An input unit coupled to the pre-synaptic neuron circuit and the post-synaptic neuron circuit, configured to receive a first input signal and a second input signal from the pre-synaptic neuron circuit under control of a feedback signal from the post-synaptic neuron circuit;

And a weight calculation unit coupled between the switch unit and ground and coupled to the input unit, the weight calculation unit including at least a ferroelectric tunneling junction configured to receive the first and second input signals from the input unit to update a tunneling resistance of the ferroelectric tunneling junction.

9. The electronic synaptic circuit of claim 8, wherein the switching unit comprises at least a first transistor having a control electrode configured to receive the control signal, a first electrode coupled to the post-synaptic neuron circuit, and a second electrode coupled to a first end of the ferroelectric tunneling junction.
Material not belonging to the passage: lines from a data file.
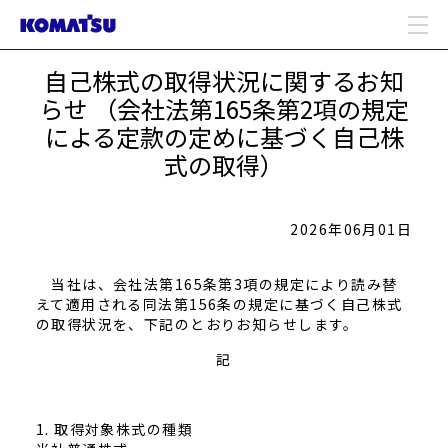
自己株式の取得状況に関するお知
らせ （会社法第165条第2項の規定
による定款の定めに基づく自己株
式の取得）
2026年06月01日
当社は、会社法第165条第3項の規定により読み替
えて適用される同法第156条の規定に基づく自己株式
の取得状況を、下記のとおりお知らせします。
記
1.
取得対象株式の種類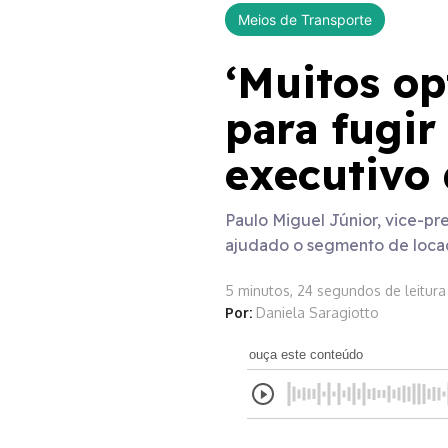
Meios de Transporte
‘Muitos op
para fugir
executivo 
Paulo Miguel Júnior, vice-pr
ajudado o segmento de loca
5 minutos, 24 segundos de leitura
Por:
Daniela Saragiotto
ouça este conteúdo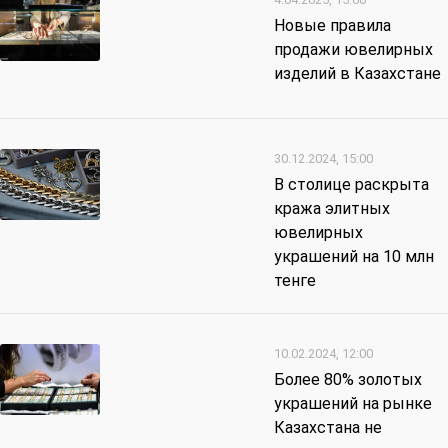
Новые правила
продажи ювелирных
изделий в Казахстане
30.12.2024, 15:00
В столице раскрыта
кража элитных
ювелирных
украшений на 10 млн
тенге
10.02.2024, 12:00
Более 80% золотых
украшений на рынке
Казахстана не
10. The electronic synaptic circuit of claim 9, wherein the input unit comprises at least,

A second transistor having a control electrode configured to receive the feedback signal, a first electrode configured to receive the first input signal, and a second electrode coupled to a first end of the ferroelectric tunneling junction;

A third transistor having a control electrode configured to receive the feedback signal, a first electrode configured to receive the second input signal, and a second electrode coupled to a second end of the ferroelectric tunneling junction;

A fourth transistor of a type complementary to the third transistor, the control electrode of which is configured to receive the feedback signal, the first electrode of which is grounded, and the second electrode of which is coupled to the second end of the ferroelectric tunneling junction.

11. The electronic synaptic circuit of any of claims 8-10, wherein a first terminal of the ferroelectric tunneling junction is configured to receive the first input signal and a second terminal of the ferroelectric tunneling junction is configured to receive the second input signal;

The control signal jumps to an active level after the first input signal jumps to an inactive level and before the second input signal jumps to an active level, the first input signal jumps to an active level when the second input signal jumps to an inactive level;

The effective level of the second input signal gradually increases during one pulse, and the effective level of the first input signal gradually decreases during one pulse.

12. The electronic synaptic circuit of claim 11, wherein the magnitude of the effective level of the feedback signal is greater than the maximum magnitude of the effective level of the first input signal or the second input signal.

13. An electronic system comprising the neural network circuit of any one of claims 1-7.

14. An electronic device comprising the neural network circuit of any one of claims 1-7.